**Extract provided**

[Start of section]

Gabriella Blankers’ CT scan occurred on Jan. 17. Premera denied the hospital’s reimbursement request the following week. It then reversed its decision and informed Seattle Children’s on Jan. 30 that it would cover Gabriella’s care for the next two months, after which the insurers said it will only cover unique services.
Rebekah Blankers isn’t waiting to find out what Premera considers unique or non-unique. She has switched Gabriella to a $200-a-month exchange plan that will cover all care done at Seattle Children’s. Meanwhile, the rest of the family -- including Blankers’ two other daughters -- will stay on the less-expensive LifeWise plan.
“I’m just happy this happened during open enrollment,” Blankers said. “If it hadn’t, we wouldn’t be able to switch and we would have to fight.”
Blankers now has a combined estimated premium of $950 a month. If she had switched the entire family to the new plan, her cost would have been about $1,500 a month, she said.
Specialized hospitals aren’t the only centers struggling with the newly narrowed networks. They also affect smaller facilities in markets dominated by a single insurer, further limiting consumer choice.
In New Hampshire, Anthem Blue Cross Blue Shield is the only insurer selling its products on the state’s independent exchange. They cover 16 of the state’s 26 hospitals in their reimbursement network. Among the excluded is Frisbie Memorial Hospital in Rochester, which serves about 75,000 patients a year, according to Al Felgar, the medical center’s chief executive officer.
“When we found out we weren’t in the network, we immediately contacted Anthem, and we were told it was not something they would discuss,” Felgar said.
Anthem president Lisa Guertin says the insurer designed its exchange plans in response to customer surveys: “The message that came back was clear and compelling,” she said by telephone. “They would trade off the full breadth of access for the price point.”
Anthem picked hospitals to fulfill state and federal standards, mostly based on geography, according to Guertin. Under its plan, hospital access for those within the network in terms of driving time and distance is twice as short as is required by New Hampshire law, she said.
Felgar plans to argue Frisbie Memorial’s case at a Feb. 10 public hearing before New Hampshire Insurance Commissioner Roger Sevigny. “We’re a small hospital,” he said. “When you’re small, every patient counts.”
While Seattle Children’s and Frisbie Memorial struggle to get into a network, big hospital companies, armed with more negotiating power, are gaining the additional market share of newly insured patients.
Each of the 77 hospitals operated by Tenet Healthcare Corp., the third-largest hospital company in the U.S., is participating in at least one exchange plan at every level, Chief Executive Officer Trevor Fetter said at the JPMorgan Chase & Co. health-care conference on Jan. 13.
At HCA Holdings Inc., the biggest U.S. chain by market capitalization, 97 percent of the 165 hospitals it owns are included in Bronze and Silver plans on the Obamacare exchanges, Chief Executive Officer Milton Johnson said last month. The Nashville, Tennessee-based operator expects “to get a lift” from the Affordable Care Act, as many of HCA’s most important markets, in Florida and Texas, had high levels of uninsured whose care will now be paid for by Obamacare, Johnson said.
That takes the pressure off HCA to accept discounted reimbursements, said Sheryl Skolnick, an industry analyst at Stamford, Connecticut-based CRT Capital Group.
HCA’s “margins are high, and their outcomes are good,” Skolnick said by telephone. “They don’t really need anything from these health plans. So why break their price discipline?”
Negotiations on coverage take place annually between insurers and hospitals. News insurers may also join the exchange, such as in New Hampshire, where Frisbie Hospital will have the chance to join Harvard Pilgrim Health Care Inc., or Minuteman Health Inc. in 2015. Hospitals that miss the cut this year can “argue to become part of the network” next year, Skolnick said.

[End of section]

**Supplied data**
[Start of section]

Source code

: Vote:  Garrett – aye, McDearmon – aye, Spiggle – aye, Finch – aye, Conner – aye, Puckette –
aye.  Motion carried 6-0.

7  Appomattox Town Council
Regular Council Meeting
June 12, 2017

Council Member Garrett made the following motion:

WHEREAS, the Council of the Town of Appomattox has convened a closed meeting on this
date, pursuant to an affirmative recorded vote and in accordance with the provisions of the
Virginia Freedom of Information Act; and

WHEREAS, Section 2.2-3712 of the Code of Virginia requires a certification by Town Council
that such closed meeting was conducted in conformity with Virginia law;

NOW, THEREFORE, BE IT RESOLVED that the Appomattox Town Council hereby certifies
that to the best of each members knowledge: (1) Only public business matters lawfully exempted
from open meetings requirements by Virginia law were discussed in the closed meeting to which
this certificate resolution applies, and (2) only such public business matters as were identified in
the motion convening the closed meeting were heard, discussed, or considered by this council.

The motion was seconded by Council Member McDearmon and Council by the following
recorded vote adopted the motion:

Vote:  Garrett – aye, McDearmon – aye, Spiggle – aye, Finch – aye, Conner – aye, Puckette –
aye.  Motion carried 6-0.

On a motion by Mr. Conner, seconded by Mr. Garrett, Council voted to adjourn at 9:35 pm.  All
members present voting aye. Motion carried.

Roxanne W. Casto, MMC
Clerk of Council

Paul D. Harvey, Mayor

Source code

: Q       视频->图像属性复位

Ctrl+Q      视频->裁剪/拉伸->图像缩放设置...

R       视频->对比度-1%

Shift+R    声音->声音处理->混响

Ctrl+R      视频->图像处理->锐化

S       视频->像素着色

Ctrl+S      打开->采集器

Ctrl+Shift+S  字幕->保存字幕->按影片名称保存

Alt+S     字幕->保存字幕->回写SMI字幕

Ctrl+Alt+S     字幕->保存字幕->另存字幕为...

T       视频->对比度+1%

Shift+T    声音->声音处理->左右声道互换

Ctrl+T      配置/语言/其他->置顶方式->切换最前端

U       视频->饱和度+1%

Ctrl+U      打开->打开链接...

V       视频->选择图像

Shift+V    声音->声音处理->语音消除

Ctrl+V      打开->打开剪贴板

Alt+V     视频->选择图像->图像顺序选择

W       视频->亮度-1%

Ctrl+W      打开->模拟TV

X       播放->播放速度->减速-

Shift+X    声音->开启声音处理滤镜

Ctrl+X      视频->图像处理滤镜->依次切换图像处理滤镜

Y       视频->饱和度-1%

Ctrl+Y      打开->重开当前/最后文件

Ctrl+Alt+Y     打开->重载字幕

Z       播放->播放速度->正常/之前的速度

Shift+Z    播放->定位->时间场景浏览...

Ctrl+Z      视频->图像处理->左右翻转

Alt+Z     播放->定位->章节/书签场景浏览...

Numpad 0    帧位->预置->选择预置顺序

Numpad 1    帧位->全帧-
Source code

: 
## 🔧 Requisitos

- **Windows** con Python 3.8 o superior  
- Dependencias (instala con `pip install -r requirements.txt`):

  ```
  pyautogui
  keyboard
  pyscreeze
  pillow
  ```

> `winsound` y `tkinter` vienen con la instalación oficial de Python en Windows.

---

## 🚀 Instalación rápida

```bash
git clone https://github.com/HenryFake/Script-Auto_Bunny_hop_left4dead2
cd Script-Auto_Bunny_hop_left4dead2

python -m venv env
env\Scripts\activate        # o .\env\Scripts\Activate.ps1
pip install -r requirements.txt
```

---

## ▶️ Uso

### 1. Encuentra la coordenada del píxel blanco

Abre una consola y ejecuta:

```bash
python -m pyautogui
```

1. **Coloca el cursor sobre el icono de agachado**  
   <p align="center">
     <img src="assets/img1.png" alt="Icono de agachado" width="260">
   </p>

[End of section]

**Task objective**
Answer these from the article on narrowed hospital networks:
(a) How much per month does the exchange plan Gabriella was switched to cost?
(b) How many of New Hampshire's 26 hospitals does Anthem cover in its reimbursement network?
(c) How many hospitals does Tenet Healthcare Corp. operate?

**Result below**
(a) $200 a month.
(b) 16.
(c) 77.